Is investing an art or is it a science?

Reprinted courtesy of MarketWatch.com
Published: September 9, 2015
To read the original article click here

A perennial topic among investors is whether investing is an art or a science. I think it’s mostly science, but there’s also a bit of essential “art” to it.

By art, I don’t mean the practice of picking stocks or managers. Based on all the evidence, that’s foolishness. Follow your own instincts and hunches and amateur research if you want to bet on sports teams. But don’t do that with your savings.

Let me define the terms.

  • “Science” in investing means knowing and applying facts based on research and history.
  • “Art” in investing means controlling (sometimes even manipulating) things that only you can control: things like fear, pride, regret, laziness and greed.

The psychological part of investing, that which involves your emotions, your expectations, your attitudes and your habits, is a crucial part of the recipe for success.
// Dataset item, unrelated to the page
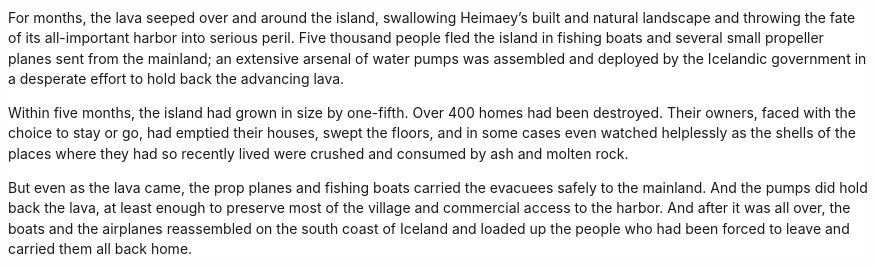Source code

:  For months, the lava seeped over and around the island, swallowing Heimaey’s built and natural landscape and throwing the fate of its all-important harbor into serious peril. Five thousand people fled the island in fishing boats and several small propeller planes sent from the mainland; an extensive arsenal of water pumps was assembled and deployed by the Icelandic government in a desperate effort to hold back the advancing lava.

 Within five months, the island had grown in size by one-fifth. Over 400 homes had been destroyed. Their owners, faced with the choice to stay or go, had emptied their houses, swept the floors, and in some cases even watched helplessly as the shells of the places where they had so recently lived were crushed and consumed by ash and molten rock.

 But even as the lava came, the prop planes and fishing boats carried the evacuees safely to the mainland. And the pumps did hold back the lava, at least enough to preserve most of the village and commercial access to the harbor. And after it was all over, the boats and the airplanes reassembled on the south coast of Iceland and loaded up the people who had been forced to leave and carried them all back home.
But that recipe is useless without the ingredients that emerge from objective research into market history. This is the science, and it has to be based on evidence.

By market history, I don’t mean what’s been happening in the past six to 12 months. I mean what happened in the longest period for which accurate, reliable data is available.

Investors are heavily influenced by the financial media and by what salespeople and pitchmen want us to buy.

Yet there is no evidence at all that what Wall Street wants us to buy will be in our best interest. There is no evidence that what our know-it-all neighbors and relatives favor will be in our best interest. In addition, there’s no evidence that what our broker has for sale will be in our best interest.

Nor is there very much evidence that what’s happened recently is more important than what happened further in the past. I don’t make this point quite as categorically as I made the others, because market trends are real, and some of them tend to persist at least for a while.

A bear market is only a bear market because (by definition) a downturn has persisted. A strong trend either upward or downward may very well continue. But any trend can quickly reverse itself at any moment, and there is no evidence that anybody can reliably predict such reversals. There are simply far too many variables that impact the economy and the market.

 

In 2013, investment author Dan Solin wrote: “Investing is science. … Advisers who understand the science of investing know that returns are the product of risk. Some risks are worth taking, while others are not.

“Advisers who believe they have special insights into the market (which they define as “art”) are engaging in speculation, stock picking, market timing and fund manager selection. They call this ‘art’ because there is no peer-reviewed data indicating it is any more reliable than a monkey throwing a dart at a board and hoping for the best.”

I am a great admirer of Dimensional Fund Advisors, which relies on some of the best brains on the planet to manage many billions of dollars using exhaustive research and cutting-edge strategies to squeeze maximum returns from various stock indexes. That’s the science.

But a form of art is also important in DFA’s success. The company’s funds are available to individuals, but only those who are clients of advisory firms that share DFA’s beliefs. One result is that DFA shareholders are more likely than others to stay the course and benefit from the science.

I believe the science of investing must be based on the notion that no investor can predict the future. If you disagree with that, I can’t help you.

While history can’t tell us the future, the past can tell us the probabilities of various investment outcomes. We can predict with a fair degree of confidence, for example, that over the next 30 to 40 years, stocks are likely to have higher returns and higher risks than bonds.

The same is true for value stocks vs. growth stocks and for small-cap stocks vs. large-cap stocks.

It’s equally probable that investors will see significant periods during which bonds do better than stocks, when growth outperforms value and when large cap outperforms small cap.

The exceptions to the rule don’t disprove the rule. When medical scientists are testing promising new drugs or treatments, they don’t expect everybody to benefit. They are looking for probabilities.

Imagine that your doctor told you a particular course of action had a 50% chance to make you significantly better, a 35% chance of no significant change and a 15% chance of that your condition would be either worse or unimproved with undesirable side effects.

What would you choose?

Assuming those numbers were accurate, that’s the “science” of the proposed treatment. The “art” is in how you and your doctor choose what you should do.

This decision involves your personality, your emotions and your desires. How badly do you want to get better? How willing are you to take the risk of getting worse? How anxious will you be in not knowing? How willing are you to make a decision and then accept the consequences?

These are similar to some of the questions facing thoughtful investors.

I don’t think the art vs. science debate will be over any time soon. But it’s obvious to me that you shouldn’t expect long-term success if you ignore either part of it.

Richard Buck contributed to this column.